My husband and I have 3 daughters ages 9, 7 and 2. We have a fully fenced yard and I stay at home during the day. We have recently lost a dear pet, our 11.5 year old Rhodesian Ridgeback named Star, so we are not looking to get a pup right away. I am thinking spring/summer. The kids are wonderful empathetic girls who love all animal and dogs in particular. 
If you have experiences, good or bad please share or if you are a breeder please pm me or give me a link to your website. Thanks!


----------



## first poodle (Jan 12, 2010)

There are several great Ontario breeders on this forum, I'm sure they will weigh in soon. Hope they will toot their own horns b/c they are very well respected for the work they do with the breed.


----------



## ArreauStandardPoodle (Sep 1, 2009)

Hi there: There are a number of good breeders in Ontario. What colours are you thinking? Some do not consider a high COI a problem, others do. And some do a ton of testing, others don't. Sorry for the loss of your beloved Rhodesian Ridgeback.


----------



## Mel0824 (Oct 16, 2013)

Hi Arreau Standard Poodles! I actually sent you an email last night. Your dogs are lovely and i am excited to chat with you about them. Color is not as important as temperament, although that said I don't really care for solid white or cream.


----------



## ArreauStandardPoodle (Sep 1, 2009)

Oh yes you did! Well, you are very welcome to come visit anytime. We breed for very low COI's and just finished Cayenne's testing- 11 tests in all....hips, elbows, cardiac, thyroid, SA, eyes, patellas, dentition, von Willebrand, neonatal encephalopathy and degenerative myelopathy. Feel free to check our guys out of the OFA site. 

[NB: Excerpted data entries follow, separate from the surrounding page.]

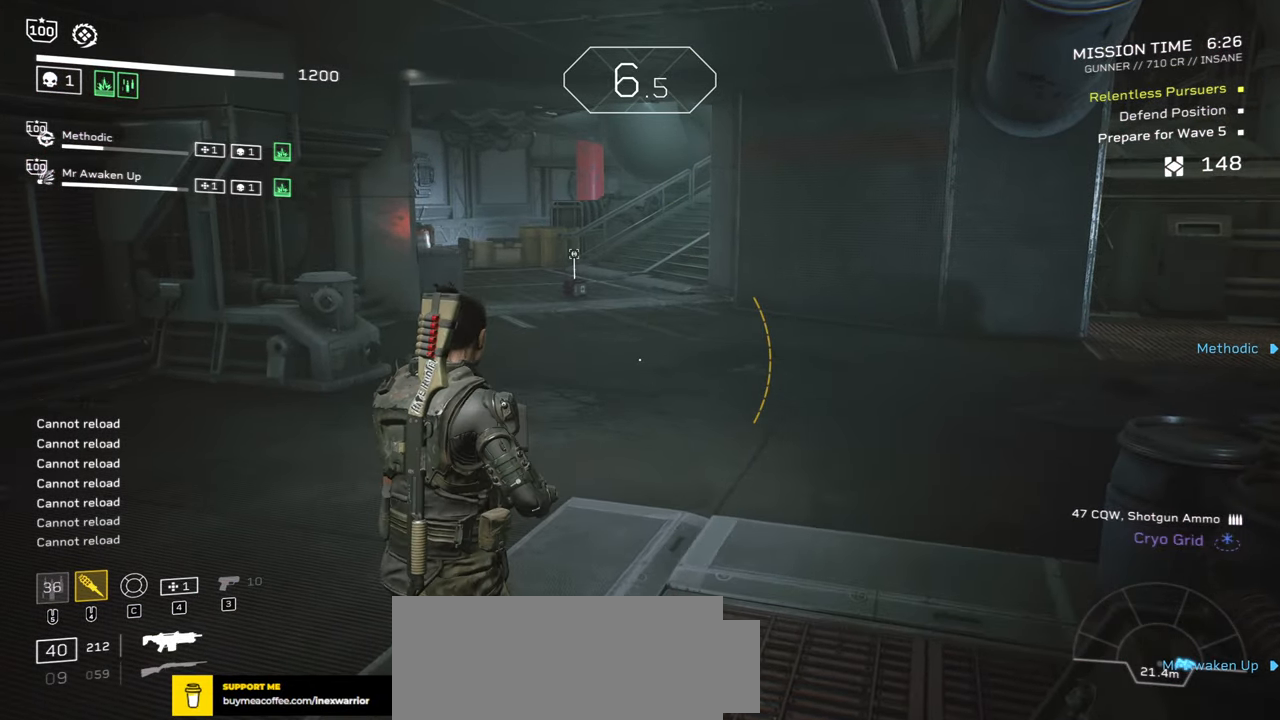
{"keys": ["w"], "mouse": [], "events": [[333, "w", "down"]]}
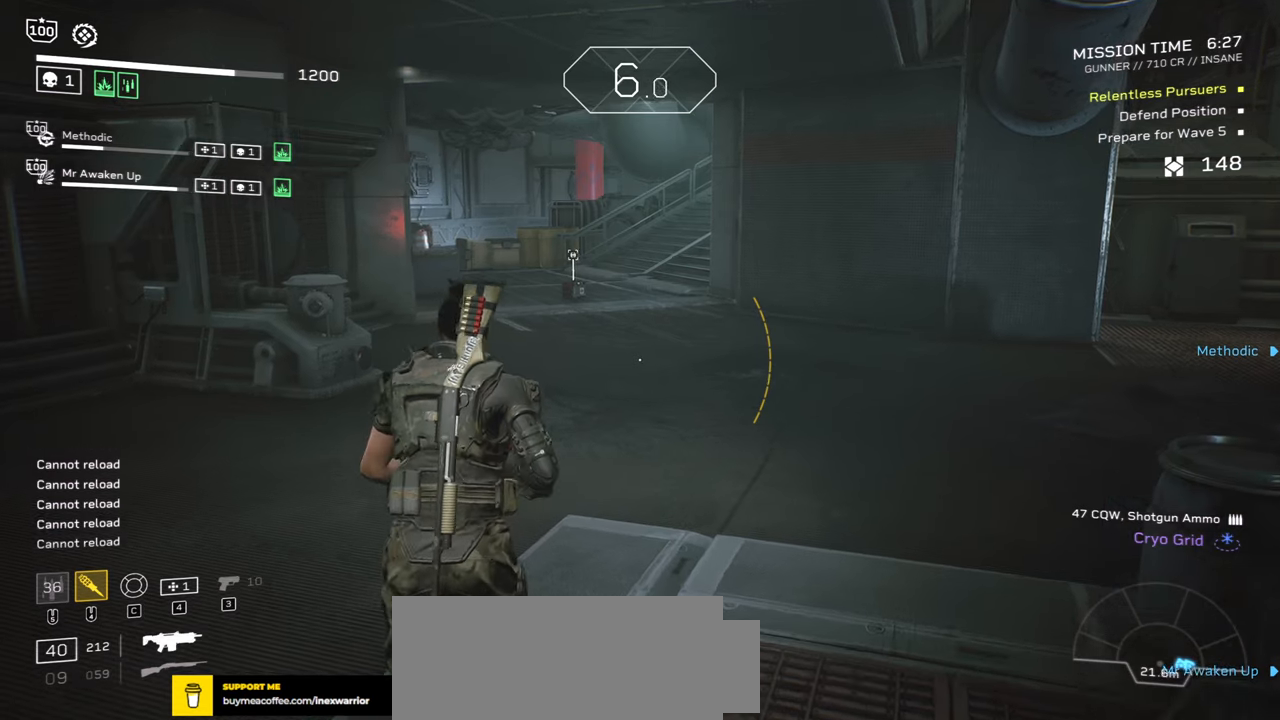
{"keys": [], "mouse": [], "events": [[117, "w", "up"], [300, "c", "down"], [400, "c", "up"]]}
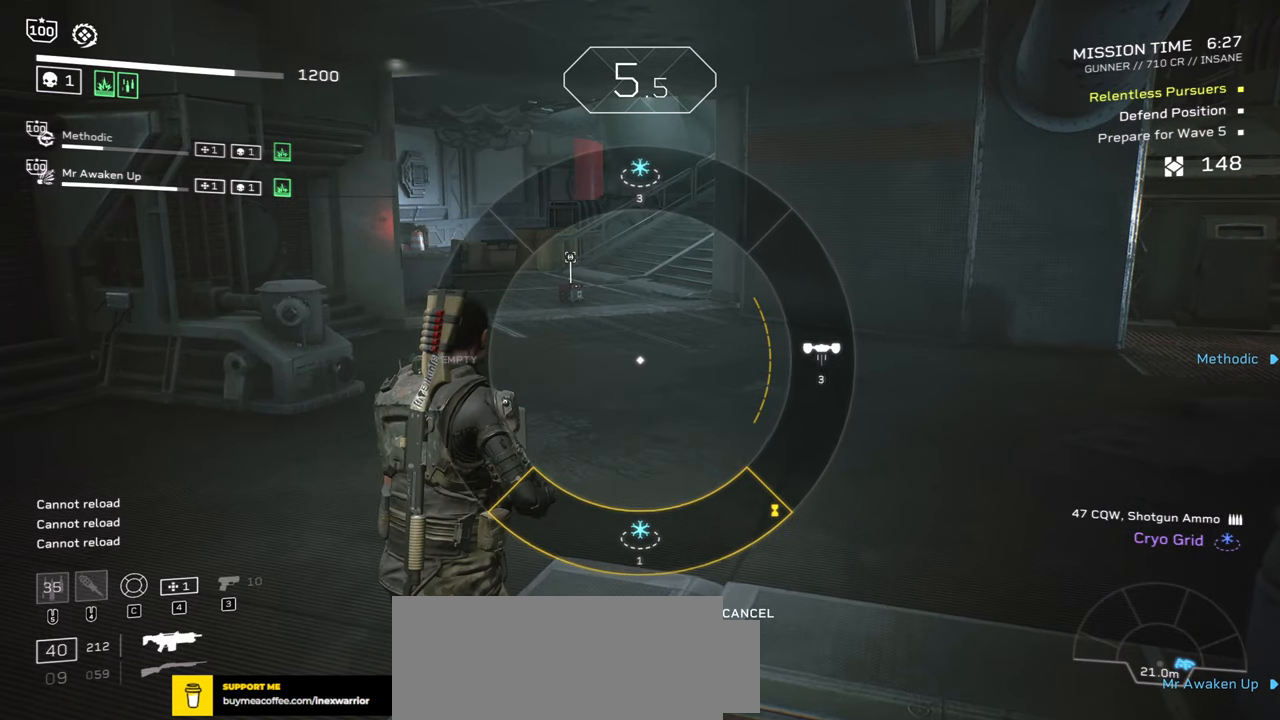
{"keys": [], "mouse": [], "events": []}
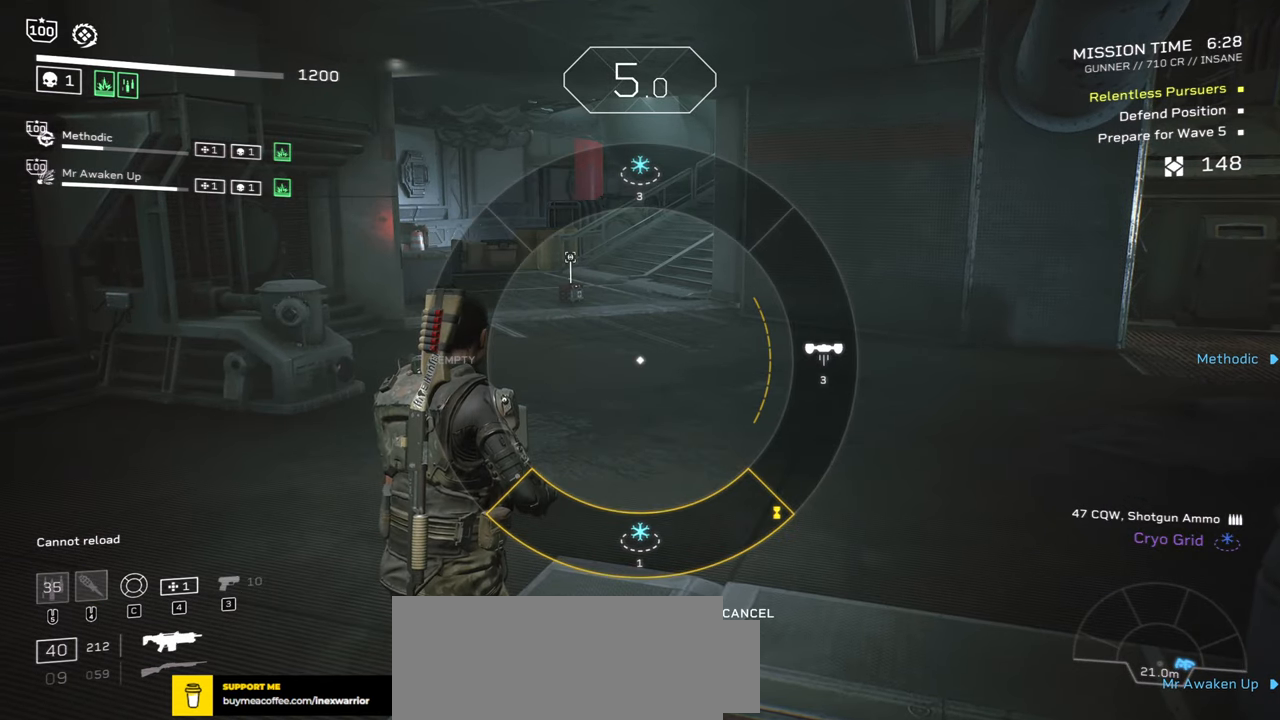
{"keys": [], "mouse": [], "events": []}
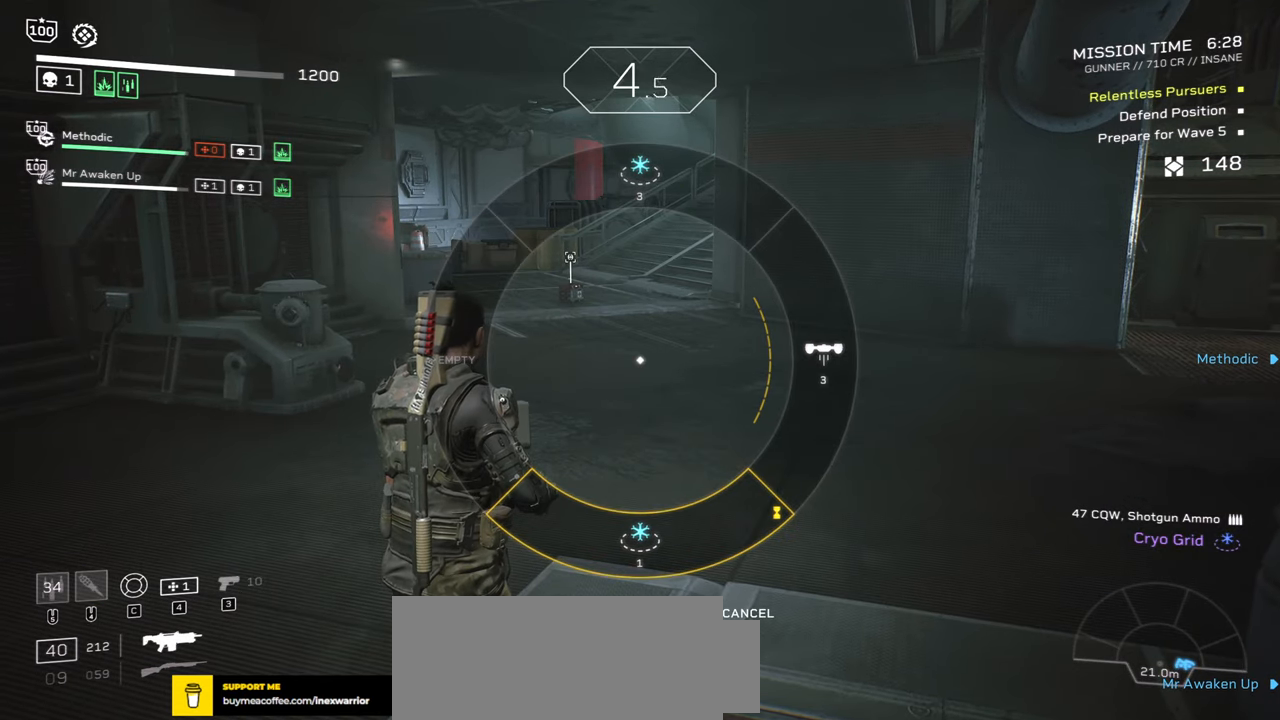
{"keys": ["w"], "mouse": [], "events": [[283, "mouse_right", "down"], [367, "mouse_right", "up"], [500, "w", "down"]]}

Our next litter is spoken for, but we have a very exciting breeding planned for Journey in March. She will have all the same testing as Cayenne had, and the cOI on the litter is less than 1%.


----------



## LEUllman (Feb 1, 2010)

OMG, a pup out of Journey? To. Die. For!!!


----------



## ArreauStandardPoodle (Sep 1, 2009)

LEUllman said:


> OMG, a pup out of Journey? To. Die. For!!!


Yes indeed! We are sooooooo excited!!


----------



## calarche (May 6, 2013)

I can't wait to see those babies! 

Sent from Petguide.com Free App


----------



## MollyMuiMa (Oct 13, 2012)

Journey babies!!!!!! Hurray!!!!!!!!!!


----------